Let us know the results of this test, because if it isn't the fuel cap then there's another fuel screen/filter in the system that we haven't found. 

On the old Ford tractors, there is normally a fuel screen attached to the shut-off valve that sits up vertically inside the fuel tank. I do not see this screen in your tank. Your tractor is a Shibaura-built (Japan). 

I also attached the parts diagram illustrating the pre-cleaner in the air intake, just to make you aware that it's there. These are not common to the old Fords.


----------



## PhilCod (Sep 16, 2013)

Ed,

Thanks for the info and the diagram. I'll give it a try with the fuel cap off. 

One note, when it stops running I have unscrewed the bleeder valve to enusre it was getting fuel, and it was. I also took the fuel line off of the injector body to ensure fuel was flowing, and it was. Now it might not be flowing enough, and it could be the vent issue. 

Also, one other guy suggested a crank or cam sensor might be bad. 

I'll try running it with out the fuel cap and let you know what happens.
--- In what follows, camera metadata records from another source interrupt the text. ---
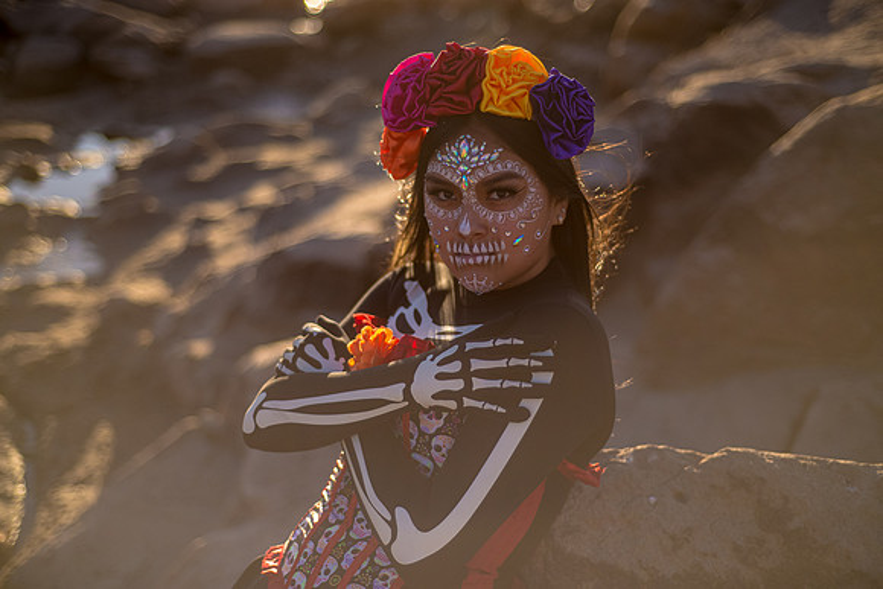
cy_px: 294
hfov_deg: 39.6
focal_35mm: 50
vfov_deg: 27.0
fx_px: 1227
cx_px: 442
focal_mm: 50
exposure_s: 1/4000
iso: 100
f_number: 1.8
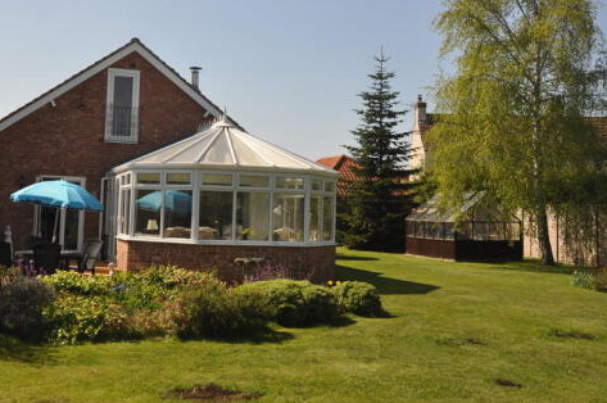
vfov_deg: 30.5
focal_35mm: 44
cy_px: 144
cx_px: 222
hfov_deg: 44.4
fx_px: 736
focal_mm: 21
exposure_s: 1/200
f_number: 9
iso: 200
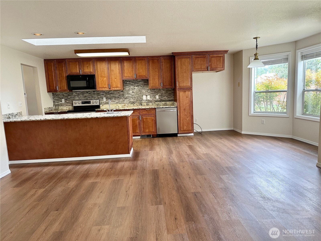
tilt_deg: -7.0
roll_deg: +2.4
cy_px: 120
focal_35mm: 24
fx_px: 223
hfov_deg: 71.6
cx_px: 160
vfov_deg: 56.8
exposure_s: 1/120
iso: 200
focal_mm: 6.86
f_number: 1.78
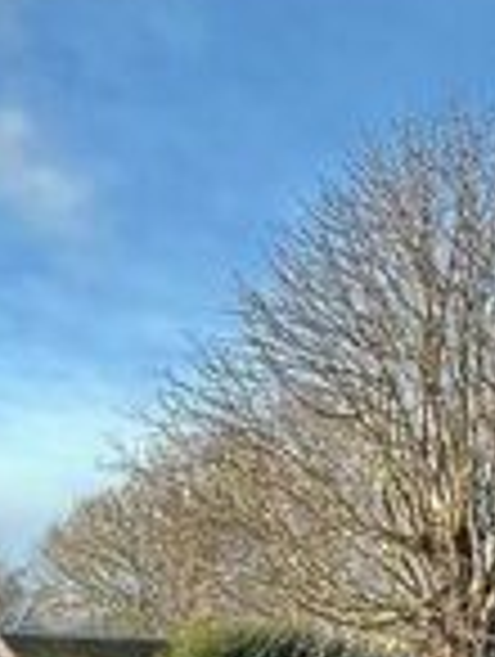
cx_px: -58
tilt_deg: +2.2
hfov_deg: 20.9
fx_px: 1274
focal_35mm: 67
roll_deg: -1.5
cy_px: 610
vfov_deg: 27.7
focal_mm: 2.22
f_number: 2.2
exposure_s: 1/842
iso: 40
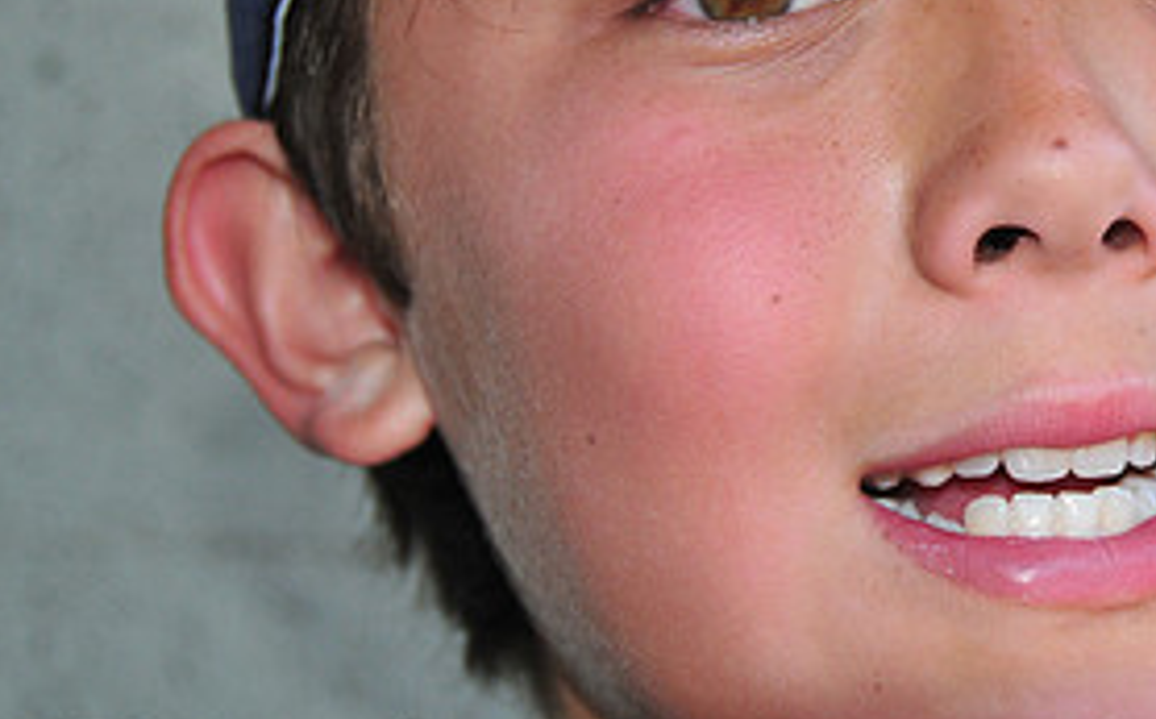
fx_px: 4217
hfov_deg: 15.5
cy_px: 281
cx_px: 998
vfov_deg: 9.7
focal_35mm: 134
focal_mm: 42
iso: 400
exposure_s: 1/320
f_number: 4.5
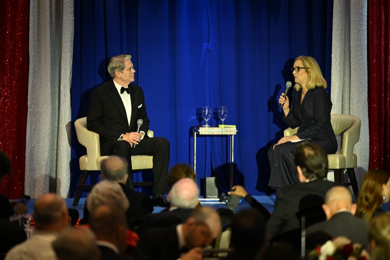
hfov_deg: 10.3
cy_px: 130
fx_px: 2166
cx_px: 195
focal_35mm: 200
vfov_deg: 6.9
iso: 1800
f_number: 2.8
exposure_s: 1/100
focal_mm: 200
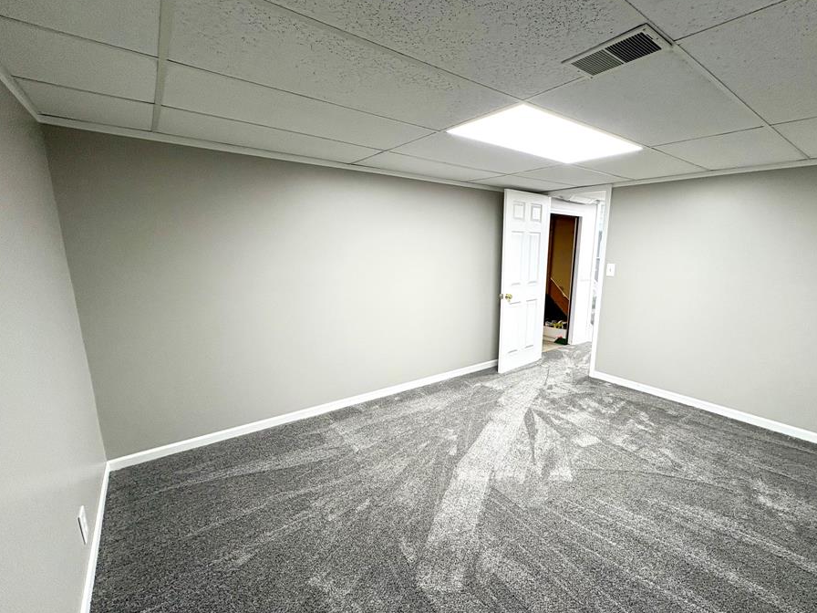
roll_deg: -0.3
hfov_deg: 94.0
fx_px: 378
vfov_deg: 78.0
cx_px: 460
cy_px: 323
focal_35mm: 16
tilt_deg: -12.4
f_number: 2.2
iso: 160
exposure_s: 1/60
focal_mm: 2.22
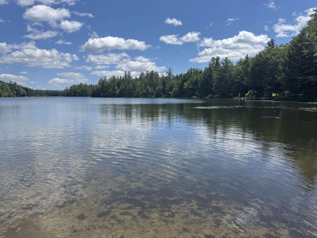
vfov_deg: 56.8
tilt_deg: -7.3
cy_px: 119
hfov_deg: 71.6
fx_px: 220
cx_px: 158
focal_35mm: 24
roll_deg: -0.2
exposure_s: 1/6410
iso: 80
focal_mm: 6.76
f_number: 1.78
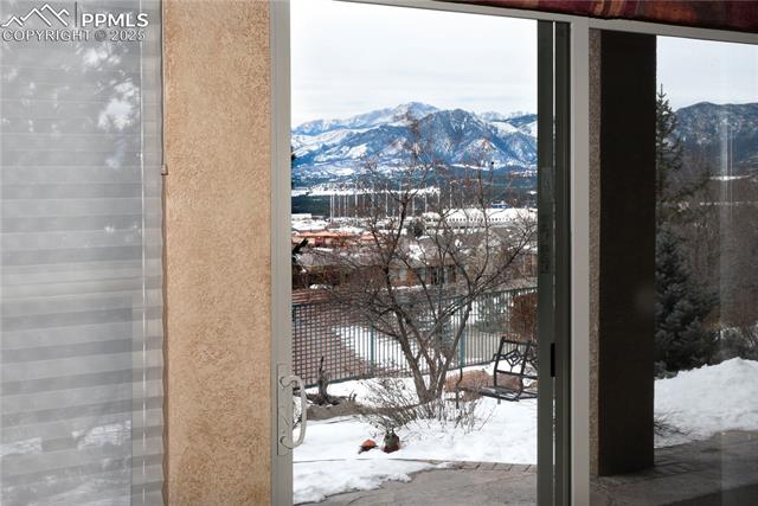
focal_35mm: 40
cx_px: 379
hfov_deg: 48.4
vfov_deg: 33.4
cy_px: 253
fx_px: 842
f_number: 22
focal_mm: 40
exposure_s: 1/250
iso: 2800
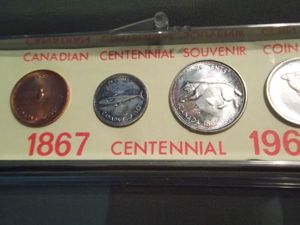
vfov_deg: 46.7
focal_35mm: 30
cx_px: 166
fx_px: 260
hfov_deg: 59.8
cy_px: 102
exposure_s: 1/15
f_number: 3.5
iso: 690
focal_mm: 4.9
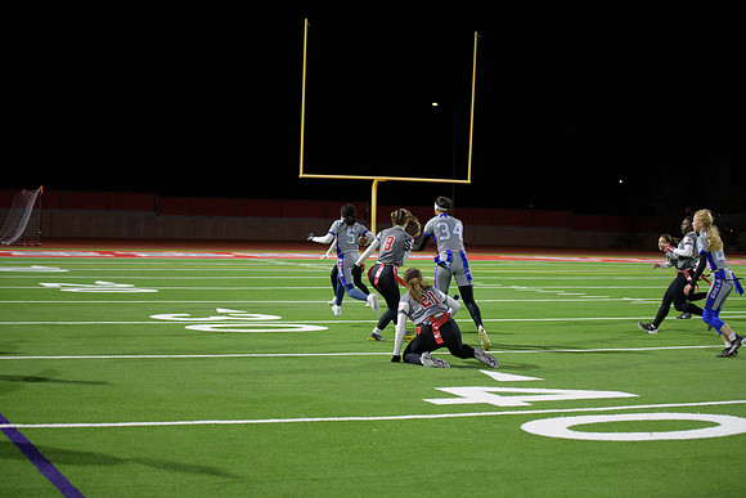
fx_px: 1451
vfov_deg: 19.5
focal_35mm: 70
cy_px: 249
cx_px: 373
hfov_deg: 28.8
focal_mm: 70
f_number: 2.8
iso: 1250
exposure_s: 1/200
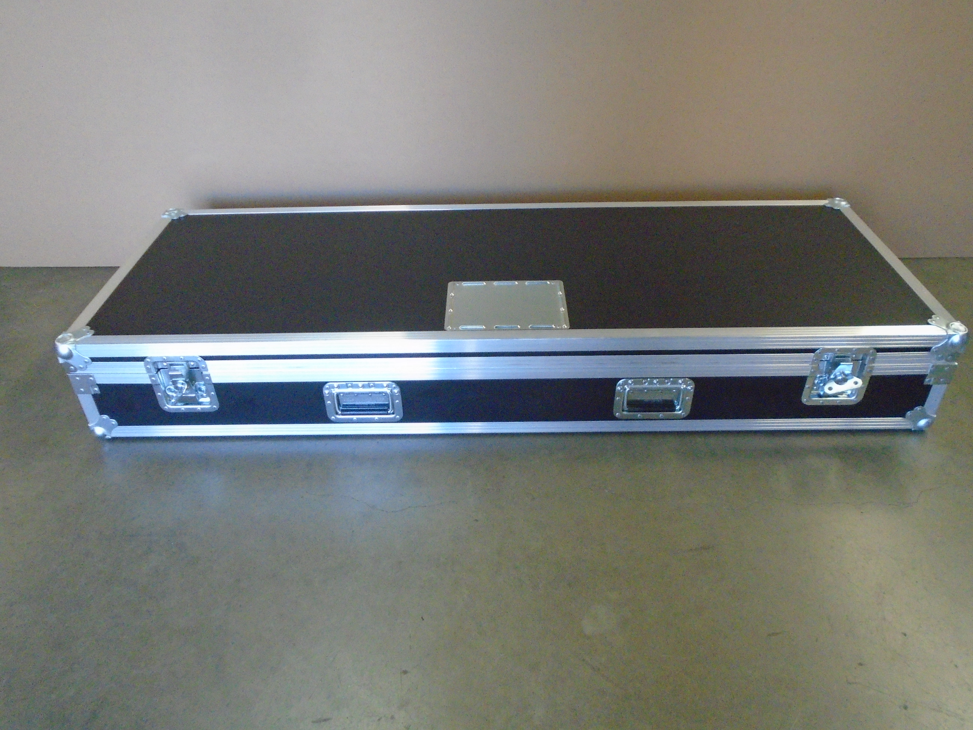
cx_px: 486
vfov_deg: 53.1
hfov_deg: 67.3
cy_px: 365
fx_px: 731
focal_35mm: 26
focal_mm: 4.6
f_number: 3.2
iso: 800
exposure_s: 1/80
I'll be out of town the next two days for work, but I'll give it a shot Thursday evening or Friday. 

Thanks again,

Phil


----------



## Ed_F (Jun 18, 2013)

OK, another thing that I have encountered is an obstruction (dirt) in the fuel line between the tank and the filter. If you can, pull this line off at the filter and see if you have GOOD flow from the tank. 

Flow it for a while into a clean bucket. A trickle flow is often not good enough to keep up. Remember, your pump is injecting fuel and circulating excess fuel back to the tank. If you have dirt in the line, you may have to clean the tank.

Additional note: As I stated previously, most (maybe all) of the older Fords have a fuel screen in the tank. It is attached to the shut-off valve and sits up vertically in the tank and is quite tolerant to dirt in the bottom of the tank (tank bottoms). Your tractor is a Shibaura-built (Japan). It may have a fuel screen in the tank. I do not see a screen in the fuel tank diagram. Just to make you aware of this possibility


----------